Posted by: The Sardonic Lawyer | August 26, 2005 at 10:01 AM
"There are studies that show that litigation reform improves health-care delivery, which in turn saves lives."
Ted, I have no doubt that if you can continue to cite the Tillinghast study with abandon, AND with a straight face blame plaintiff's lawyers for 9/11, that you can drag up a "study" which will say virtually anything.
Your commitment to the cause, if not the truth, continues to impress.
Posted by: Matt | August 26, 2005 at 04:05 PM
Ted,
And you call me arrogant? First, allow me to say that, if you do not wish for me to carry debates from other comment threads in which you spout pearls of wisdom such as "Vioxx saves more lives than it takes" and "Tort Reform saves lives" then I shall certainly take all measures necessary to avoid offending in the future. I mean, really, you are so self loathing that I cannot imagine the loathing you might have for me.
And no, Ted, I did not go to a top six law school, though I am more than happy to reveal that fact to anyone, unwittingly or not. Thanks however, for the very humble recounting of your law school classmates' careers. It was the very antithesis of ego. Lesson learned on my part. If only I could achieve such humility.
Now, don't you have some brownshirts to organize or a propaganda blitz to head up? Perhaps a fake newspaper to start?

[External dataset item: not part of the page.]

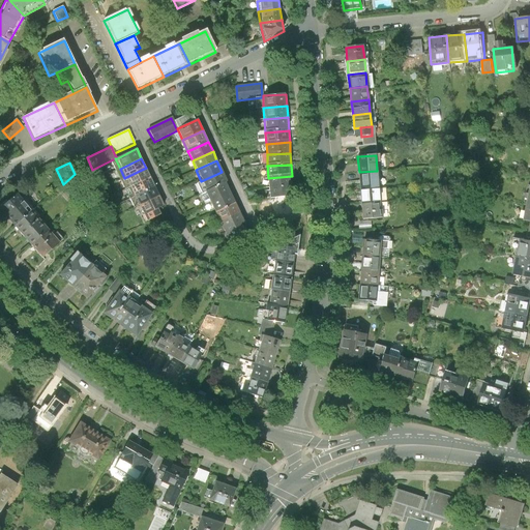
[(151,177),(146,168),(124,178),(129,187),(151,177)]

Posted by: Stan | August 26, 2005 at 05:40 PM
Stan has unwittingly revealed that he did not go to a top-six law school
Ted, I think you're showing your age here. At least when Aaron and I went to law school (Aaron went to Mighty Impressive U. School of Law; I went to the nearby Less Impressive But Our Moot Court Team Kicks Your Ass Law School), the legal job economy was bad enough that a MIU law degree did not guarantee anyone a six-figure job. And you are fooling yourself if you think that there is no prestige based on salary among MIA grads.